Call me Magda G., for I just kissed my sweet little savings account and put it to bed knowing that it will never wake up again. Terrible terrible year for me tax-wise: I knew that it would be because I took some money out of an IRA (no choice, had to) and received some untaxed (but not untaxable) income from articles and from my employer for moving expenses and the like, but even so I underestimated by more than $1000 how much I’d end up paying. Bye bye two little rent boys, one Mint-in-Box Johnny West quick draw, two daytrips to Atlanta and Season 3 Arrested Development DVDs- it would have been great, but at least now my money is out doing some good by paying for special investigators and keeping faux Katrina victims in motels and the like.
Next time any of you drive on an interstate or go visit a national park remember: I’M THE ONE WHO PAID FOR IT, SO YOU OWE ME!!! So bring me back a Stuckey’s nutlog or an Abraham Lincoln’s head pencil sharpener or something.
I remember being told (not by you) that living in North Dakota I’m getting your money.

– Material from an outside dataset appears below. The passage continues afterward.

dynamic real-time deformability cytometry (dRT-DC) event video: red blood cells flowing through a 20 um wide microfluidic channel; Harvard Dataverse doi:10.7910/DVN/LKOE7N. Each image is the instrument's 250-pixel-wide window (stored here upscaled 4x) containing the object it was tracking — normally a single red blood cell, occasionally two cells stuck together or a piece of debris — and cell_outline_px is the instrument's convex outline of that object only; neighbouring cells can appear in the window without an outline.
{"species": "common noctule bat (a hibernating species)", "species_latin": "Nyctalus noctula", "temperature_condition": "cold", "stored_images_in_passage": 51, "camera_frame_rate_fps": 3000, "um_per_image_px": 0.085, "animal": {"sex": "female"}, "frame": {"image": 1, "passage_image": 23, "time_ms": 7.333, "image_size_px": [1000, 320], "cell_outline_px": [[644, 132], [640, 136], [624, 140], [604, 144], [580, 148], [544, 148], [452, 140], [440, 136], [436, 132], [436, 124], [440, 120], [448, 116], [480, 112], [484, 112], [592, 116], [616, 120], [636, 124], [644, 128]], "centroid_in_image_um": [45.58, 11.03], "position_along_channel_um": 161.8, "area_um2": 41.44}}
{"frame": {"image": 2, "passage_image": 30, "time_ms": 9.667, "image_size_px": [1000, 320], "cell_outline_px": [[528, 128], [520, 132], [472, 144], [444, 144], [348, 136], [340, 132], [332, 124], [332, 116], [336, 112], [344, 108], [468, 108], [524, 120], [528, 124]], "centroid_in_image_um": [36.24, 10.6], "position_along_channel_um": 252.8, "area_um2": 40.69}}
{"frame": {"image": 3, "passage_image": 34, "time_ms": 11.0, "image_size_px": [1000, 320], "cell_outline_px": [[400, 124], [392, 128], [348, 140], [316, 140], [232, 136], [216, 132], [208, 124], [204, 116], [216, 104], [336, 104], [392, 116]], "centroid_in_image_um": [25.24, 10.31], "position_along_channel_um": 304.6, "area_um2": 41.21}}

Can anyone tell me where my money is going?
My tax pain is uncommonly bad. I pay taxes to two different countries, and that’s just uncool - but I’ll be God damned if I end up with a penalty. In fact, I also have to fill out each year the Treasury Department form that declares I’m not a terrorist, drug smuggler, or money launderer, otherwise I risk something like a half-million dollar fine.
And my employer switched HR software this year and by default changed everyone’s US withholding (W4) without telling us, so I had an extra exemption added I didn’t catch. Thus, I paid so much in taxes I almost got an extra penalty.
And after two more attempts to get my W4 changed, they still haven’t got it right.